**Exercise details:** Lines from the one containing "153,105 | NG38SF" through the last line of the records below are to be repeated exactly.

**Extracted data:**
BEGIN

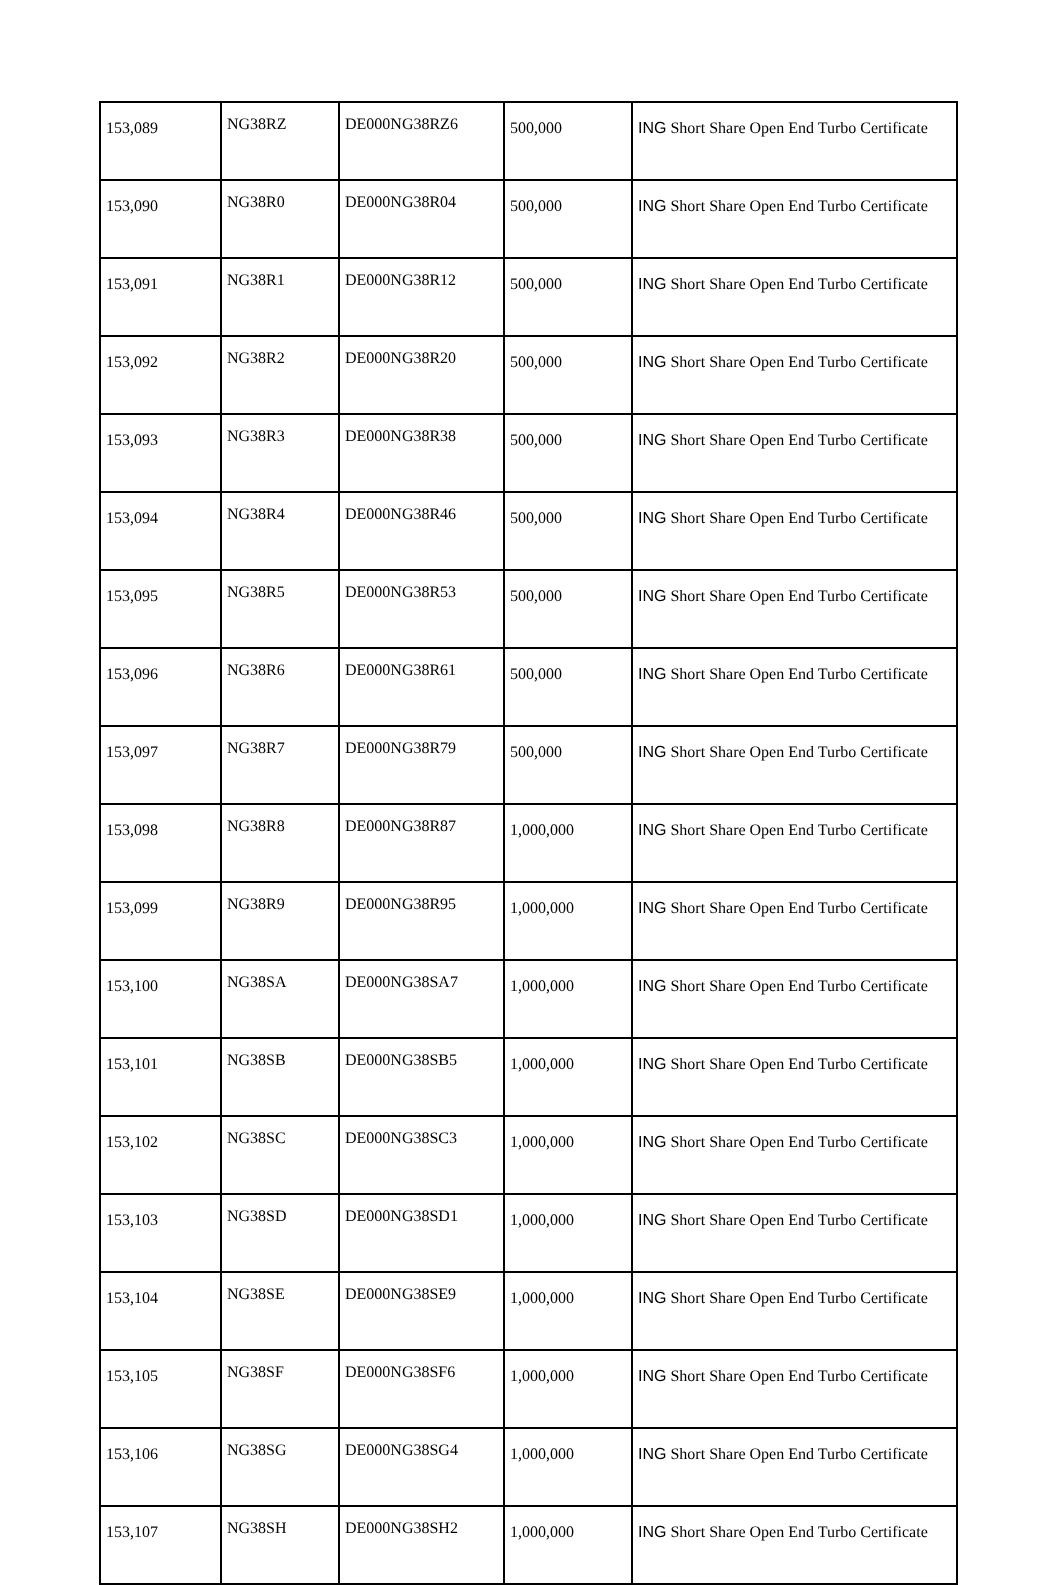| 153,089 | NG38RZ | DE000NG38RZ6 | 500,000 | ING Short Share Open End Turbo Certificate |
| 153,090 | NG38R0 | DE000NG38R04 | 500,000 | ING Short Share Open End Turbo Certificate |
| 153,091 | NG38R1 | DE000NG38R12 | 500,000 | ING Short Share Open End Turbo Certificate |
| 153,092 | NG38R2 | DE000NG38R20 | 500,000 | ING Short Share Open End Turbo Certificate |
| 153,093 | NG38R3 | DE000NG38R38 | 500,000 | ING Short Share Open End Turbo Certificate |
| 153,094 | NG38R4 | DE000NG38R46 | 500,000 | ING Short Share Open End Turbo Certificate |
| 153,095 | NG38R5 | DE000NG38R53 | 500,000 | ING Short Share Open End Turbo Certificate |
| 153,096 | NG38R6 | DE000NG38R61 | 500,000 | ING Short Share Open End Turbo Certificate |
| 153,097 | NG38R7 | DE000NG38R79 | 500,000 | ING Short Share Open End Turbo Certificate |
| 153,098 | NG38R8 | DE000NG38R87 | 1,000,000 | ING Short Share Open End Turbo Certificate |
| 153,099 | NG38R9 | DE000NG38R95 | 1,000,000 | ING Short Share Open End Turbo Certificate |
| 153,100 | NG38SA | DE000NG38SA7 | 1,000,000 | ING Short Share Open End Turbo Certificate |
| 153,101 | NG38SB | DE000NG38SB5 | 1,000,000 | ING Short Share Open End Turbo Certificate |
| 153,102 | NG38SC | DE000NG38SC3 | 1,000,000 | ING Short Share Open End Turbo Certificate |
| 153,103 | NG38SD | DE000NG38SD1 | 1,000,000 | ING Short Share Open End Turbo Certificate |
| 153,104 | NG38SE | DE000NG38SE9 | 1,000,000 | ING Short Share Open End Turbo Certificate |
| 153,105 | NG38SF | DE000NG38SF6 | 1,000,000 | ING Short Share Open End Turbo Certificate |
| 153,106 | NG38SG | DE000NG38SG4 | 1,000,000 | ING Short Share Open End Turbo Certificate |
| 153,107 | NG38SH | DE000NG38SH2 | 1,000,000 | ING Short Share Open End Turbo Certificate |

END

**Solution:**
| 153,105 | NG38SF | DE000NG38SF6 | 1,000,000 | ING Short Share Open End Turbo Certificate |
| 153,106 | NG38SG | DE000NG38SG4 | 1,000,000 | ING Short Share Open End Turbo Certificate |
| 153,107 | NG38SH | DE000NG38SH2 | 1,000,000 | ING Short Share Open End Turbo Certificate |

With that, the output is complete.